# Problem to work on
Reproduce each line of the entries that carries "Relief".

*** Data Section Begins ***

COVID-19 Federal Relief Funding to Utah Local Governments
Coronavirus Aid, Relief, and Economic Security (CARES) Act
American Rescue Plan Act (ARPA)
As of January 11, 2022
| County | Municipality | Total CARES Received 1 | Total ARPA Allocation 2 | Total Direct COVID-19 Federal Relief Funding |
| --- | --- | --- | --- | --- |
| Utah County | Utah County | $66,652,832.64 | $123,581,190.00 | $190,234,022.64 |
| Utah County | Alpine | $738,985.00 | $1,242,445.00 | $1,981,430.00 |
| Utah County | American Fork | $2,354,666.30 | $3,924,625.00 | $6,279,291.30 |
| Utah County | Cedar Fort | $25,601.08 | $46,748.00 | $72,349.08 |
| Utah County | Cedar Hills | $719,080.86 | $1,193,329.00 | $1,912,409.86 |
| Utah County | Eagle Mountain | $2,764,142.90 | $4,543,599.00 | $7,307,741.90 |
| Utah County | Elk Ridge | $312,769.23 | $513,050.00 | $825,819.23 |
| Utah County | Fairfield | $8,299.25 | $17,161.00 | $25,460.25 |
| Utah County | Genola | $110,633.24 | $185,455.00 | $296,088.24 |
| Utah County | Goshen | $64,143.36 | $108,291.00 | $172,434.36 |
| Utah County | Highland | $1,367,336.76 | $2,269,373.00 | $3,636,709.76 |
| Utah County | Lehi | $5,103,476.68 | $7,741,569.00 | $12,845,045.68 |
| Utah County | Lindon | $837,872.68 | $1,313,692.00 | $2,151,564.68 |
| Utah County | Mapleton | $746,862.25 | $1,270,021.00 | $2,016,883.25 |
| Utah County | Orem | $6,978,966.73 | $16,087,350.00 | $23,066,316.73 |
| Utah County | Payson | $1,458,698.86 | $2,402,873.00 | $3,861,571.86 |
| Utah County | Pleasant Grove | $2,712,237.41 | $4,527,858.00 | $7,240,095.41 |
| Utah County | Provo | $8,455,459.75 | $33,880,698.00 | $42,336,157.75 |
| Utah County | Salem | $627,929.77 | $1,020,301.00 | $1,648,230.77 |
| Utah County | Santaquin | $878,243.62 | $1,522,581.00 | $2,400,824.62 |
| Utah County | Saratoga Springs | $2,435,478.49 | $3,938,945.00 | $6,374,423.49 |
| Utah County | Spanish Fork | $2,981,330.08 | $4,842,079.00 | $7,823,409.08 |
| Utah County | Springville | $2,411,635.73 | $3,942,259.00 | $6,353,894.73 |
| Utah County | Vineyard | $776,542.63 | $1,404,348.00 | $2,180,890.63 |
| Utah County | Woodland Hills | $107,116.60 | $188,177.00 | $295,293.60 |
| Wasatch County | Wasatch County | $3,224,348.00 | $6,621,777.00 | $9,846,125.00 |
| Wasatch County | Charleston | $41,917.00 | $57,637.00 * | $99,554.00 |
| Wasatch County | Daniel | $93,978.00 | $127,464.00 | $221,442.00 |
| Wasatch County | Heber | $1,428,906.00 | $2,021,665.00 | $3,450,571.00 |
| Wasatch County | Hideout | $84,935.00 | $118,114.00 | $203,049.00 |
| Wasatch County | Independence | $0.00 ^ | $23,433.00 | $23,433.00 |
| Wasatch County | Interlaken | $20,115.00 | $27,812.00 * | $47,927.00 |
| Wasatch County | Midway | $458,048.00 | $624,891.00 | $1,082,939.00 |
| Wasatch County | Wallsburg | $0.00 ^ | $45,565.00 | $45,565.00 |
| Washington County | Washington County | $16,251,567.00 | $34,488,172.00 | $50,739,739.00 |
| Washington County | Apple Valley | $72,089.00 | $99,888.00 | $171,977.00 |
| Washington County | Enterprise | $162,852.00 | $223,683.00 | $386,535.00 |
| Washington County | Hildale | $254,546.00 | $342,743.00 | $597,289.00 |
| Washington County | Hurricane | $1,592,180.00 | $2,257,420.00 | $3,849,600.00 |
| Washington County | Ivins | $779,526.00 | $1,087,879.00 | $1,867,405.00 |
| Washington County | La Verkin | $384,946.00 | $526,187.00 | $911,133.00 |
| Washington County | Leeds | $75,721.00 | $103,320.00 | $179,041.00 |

*** Data Section Ends ***

# Expected output
COVID-19 Federal Relief Funding to Utah Local Governments
Coronavirus Aid, Relief, and Economic Security (CARES) Act
| County | Municipality | Total CARES Received 1 | Total ARPA Allocation 2 | Total Direct COVID-19 Federal Relief Funding |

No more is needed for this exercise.